J’adore particulièrement le paysage des régions du Nord Cameroun : la savane, le Sahel, le soleil, le sable, les félins, le mil, l’igname. Ce sont des images qui n'existent que dans ma tête. Je m’imagine découvrir ces merveilles. J’étais déjà dans l’Extrême-Nord pour une opération humanitaire dans un camp de réfugiés, mais je n’ai pas vraiment pu toucher du doigt ces réalités.
Comment penses-tu que les infrastructures touristiques au Cameroun pourraient être améliorées pour accueillir les personnes en situation de handicap ?
Les propriétaires des établissements hôteliers et des lieux de loisirs se soucient peu de l’accessibilité des infrastructures. Seuls les aéroports ont mis en place des mesures pour les personnes à mobilité réduite. Les lieux à améliorer incluent les hôtels, les restaurants, les agences de voyage par route et par train, ainsi que les espaces de loisirs. Il faut investir non seulement dans l’accessibilité, mais aussi dans l’écoute des besoins.
As-tu des suggestions pour promouvoir le tourisme inclusif au Cameroun, afin que des personnes comme toi puissent découvrir le pays ?
J’ai deux suggestions à faire, même si cela relève des pouvoirs de l’État. La première concerne l’accessibilité et l’écoute. À cet égard, le ministère chargé du tourisme doit exiger ces aspects dans l’attribution des étoiles aux établissements. La deuxième suggestion porte sur les coûts des prestations et des services. Seul le train de CAMRAIL applique des prix pour les personnes handicapées. À ce niveau, le ministère chargé du commerce doit jouer un rôle important.

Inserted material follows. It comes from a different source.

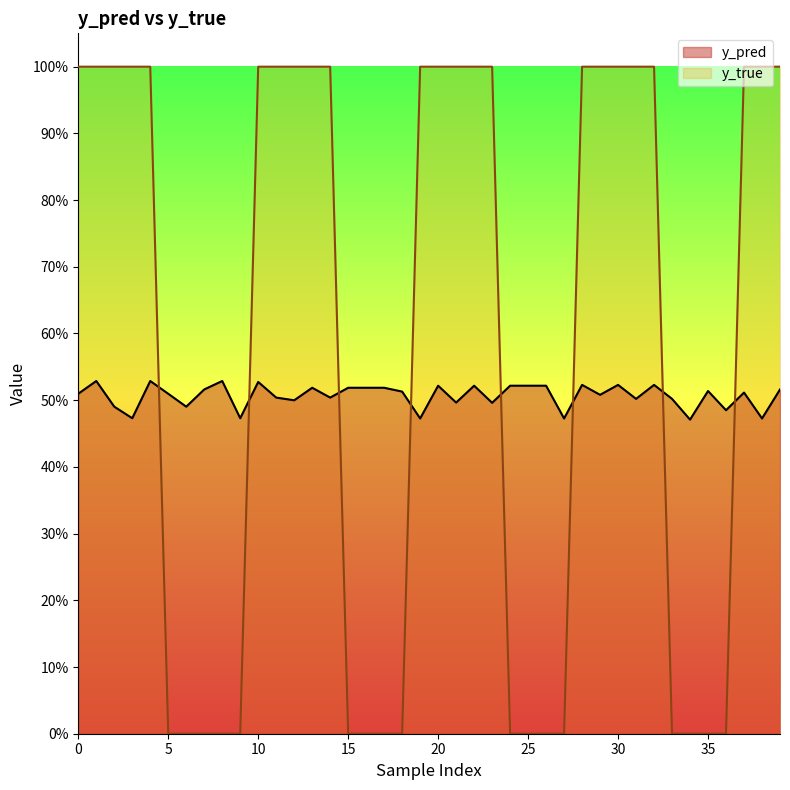

True or false: y_true has a value of 0.0 at 17.

True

Enfin, je pense qu’une mesure efficace serait d’installer une plaque de signalisation à l’entrée des établissements pour informer les usagers que ceux-ci sont adaptés aux personnes handicapées.
En tant que blogueur, comment utilises-tu ta plateforme pour sensibiliser sur la polio et ses effets ?
Dans deux de mes articles, je parle de mon expérience et de mon histoire de handicap. J’explique souvent à mes lecteurs que je suis handicapé à cause de l’ignorance de mes parents. Il est vrai que beaucoup d'entre nous n'ont jamais été vaccinés de leur vie et se portent bien. Que dire alors de ceux qui, comme moi, sont condamnés à vie ?
As-tu des témoignages ou des anecdotes marquantes que tu aimerais partager concernant ton expérience avec la polio ?
L’une de mes expériences marquantes est la première fois que je me suis fait consulter par une médecin canadienne au centre de réhabilitation d’Etoug-Ebe. Je n’avais jamais vu de personne à la peau blanche de ma vie. Dans le bureau se trouvaient un couple de médecins blancs, un homme et une femme. J’avais horriblement peur lorsque la dame me touchait. Je tremblais de peur. Ils avaient de petits yeux bleus, de longs nez et portaient des lunettes rondes. Ma mère, qui m’accompagnait, leur a expliqué que c’était la première fois que je voyais une personne blanche. Les médecins ont éclaté de rire en disant : « Ça va, mon petit, on ne te fera pas de mal. » Heureusement, ma mère était là. Je n’aurais pas supporté cela seul.
Quel message souhaiterais-tu faire passer aux lecteurs à propos de la polio et de l'importance de la vaccination ?
La vaccination en général n’inspire pas confiance. Beaucoup de préjugés et de fausses informations circulent pour décourager les parents. Pour les Africains, comment nos parents, qui ne se vaccinaient pas, ont-ils pu vivre plus longtemps ? La réponse est évidente : autrefois, il était facile de trouver une alimentation bio. Aujourd’hui, ce n’est plus le cas. La mauvaise alimentation et un mode de vie inadapté nous prédisposent à des risques trop grands. La vaccination est donc plus importante aujourd’hui qu’auparavant. Posons-nous la question : pourquoi les AVC sont-ils de plus en plus fréquents ? Il faut souligner que le vaccin contre la polio a une particularité : il peut éviter la paralysie partielle ou totale.